Priority 1, not an enhancement. This currently bites again due to an expired third-party mirror domain.
(In reply to comment #6) > Priority 1, not an enhancement. This currently bites again due to an expired > third-party mirror domain. btw, bear in mind that the expired domain (sa-updates.com) are not being used for updates.spamassassin.org, just for third-party rulesets (Daryl's own SARE updates). so not quite so urgent. (I made that mistake myself but caught it before I filed the bug ;)
also, fwiw, I suggest we re-get MIRRORED.BY if it's older than 7 days.
I suggest to publish the location of known-good mirror files by DNS via TXT records, so you do one DNS query to find out where the MIRRORED.BY file is, then retrieve it (eg. via HTTP), and go from there.

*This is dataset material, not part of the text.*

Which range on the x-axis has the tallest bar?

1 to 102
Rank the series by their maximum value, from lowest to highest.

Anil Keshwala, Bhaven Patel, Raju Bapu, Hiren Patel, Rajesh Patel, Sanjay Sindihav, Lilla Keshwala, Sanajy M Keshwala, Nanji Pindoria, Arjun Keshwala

(In reply to comment #7) > btw, bear in mind that the expired domain (sa-updates.com) are not being used > for updates.spamassassin.org, just for third-party rulesets (Daryl's own SARE > updates). so not quite so urgent. I know, and I clearly stated that in comment 6, didn't I? ;) The reason for Priority 1 (and a normal Severity, mind you) is just according to comment 5, and the fact that this is the second instance where lots of MIRRORED.BY files got invalid and need manual admin intervention.

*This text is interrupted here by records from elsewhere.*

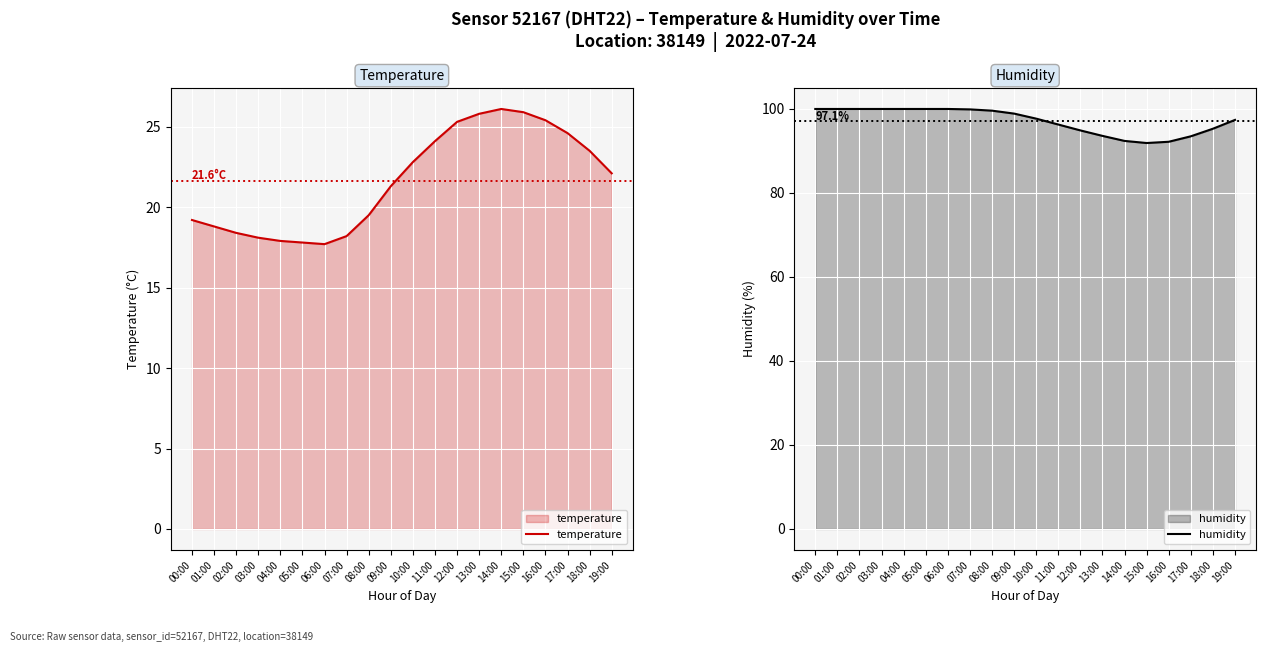

Reading right to left, transcribe all the data shown in this chart.

temperature: 22.1	23.5	24.6	25.4	25.9	26.1	25.8	25.3	24.1	22.8	21.3	19.5	18.2	17.7	17.8	17.9	18.1	18.4	18.8	19.2
humidity: 97.3	95.2	93.4	92.1	91.8	92.3	93.5	94.8	96.2	97.6	98.8	99.5	99.8	99.9	99.9	99.9	99.9	99.9	99.9	99.9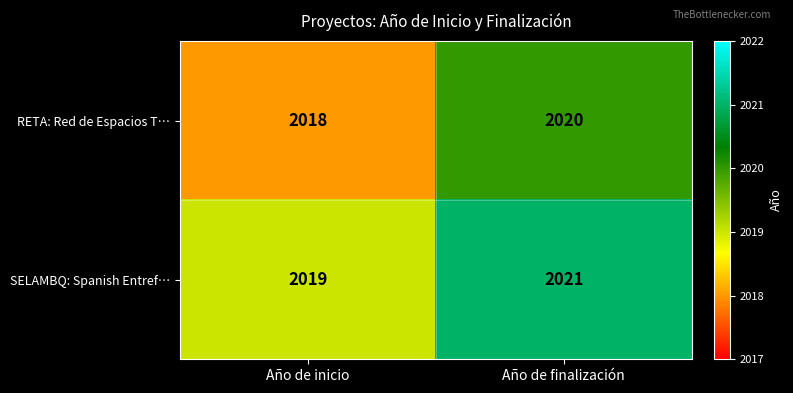

What is the sum of all RETA: Red de Espacios T… values?

4038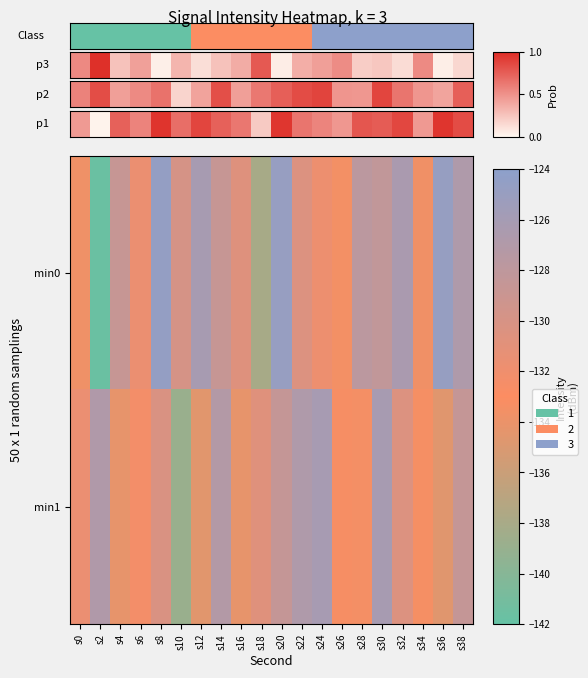

At which category does the chart reach its peak across all series?

s8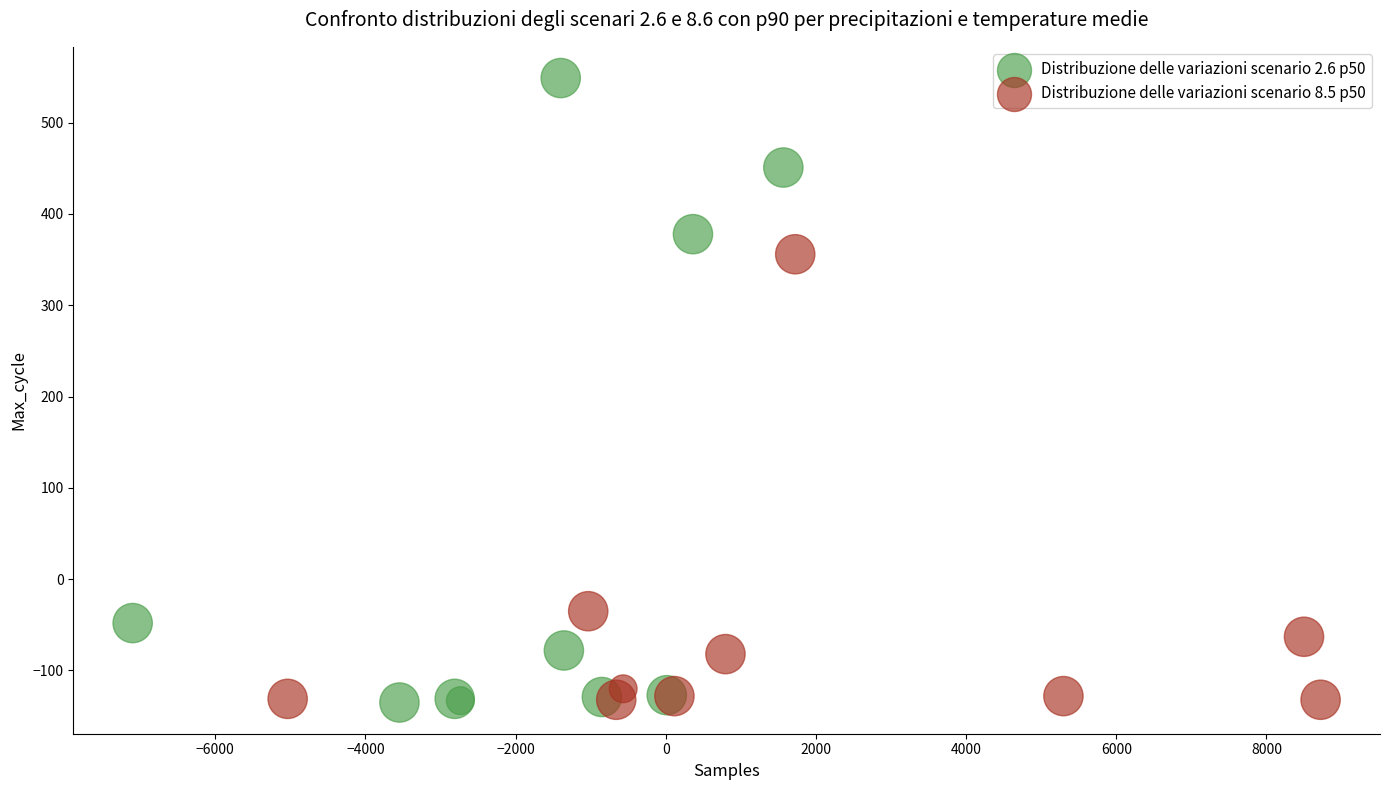

Which series reaches the maximum Y coordinate?

Distribuzione delle variazioni scenario 2.6 p50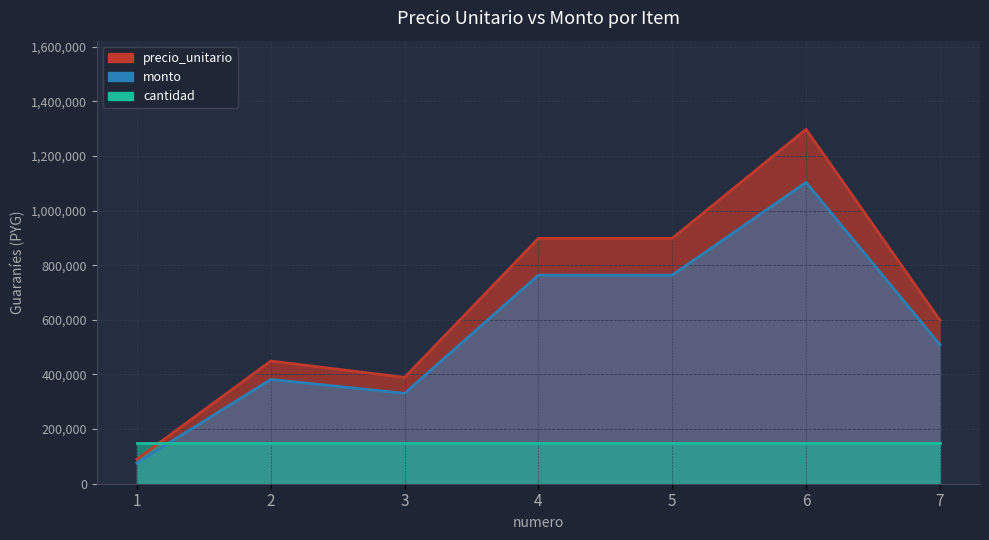

At which category is the sum across all series the highest?

6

(In reply to comment #9) > I suggest to publish the location of known-good mirror files by DNS via TXT > records, so you do one DNS query to find out where the MIRRORED.BY file is, > then retrieve it (eg. via HTTP), and go from there. that, in fact, is exactly what it does right now. ;) It just doesn't re-retrieve it after it's been retrieved once.
(In reply to comment #8) > also, fwiw, I suggest we re-get MIRRORED.BY if it's older than 7 days. Minor objection: I have modified my MIRRORED.BY files to use the Coral cache network; having sa-update do this would force me to revisit the MIRRORED.BY files weekly, or set up a cron job to touch them and keep them "fresh" (which would break the welcome self-repairing aspect of this suggestion). I've added Bug 6181 to make this less of a problem.
some flight time gave me a chance to do this ;) : 234...; svn commit -m "bug 6083: re-download MIRRRORED.BY files at least once a week, or if 'sa-update --refreshmirrors' switch is used" sa-update.raw Sending sa-update.raw Transmitting file data . Committed revision 815500.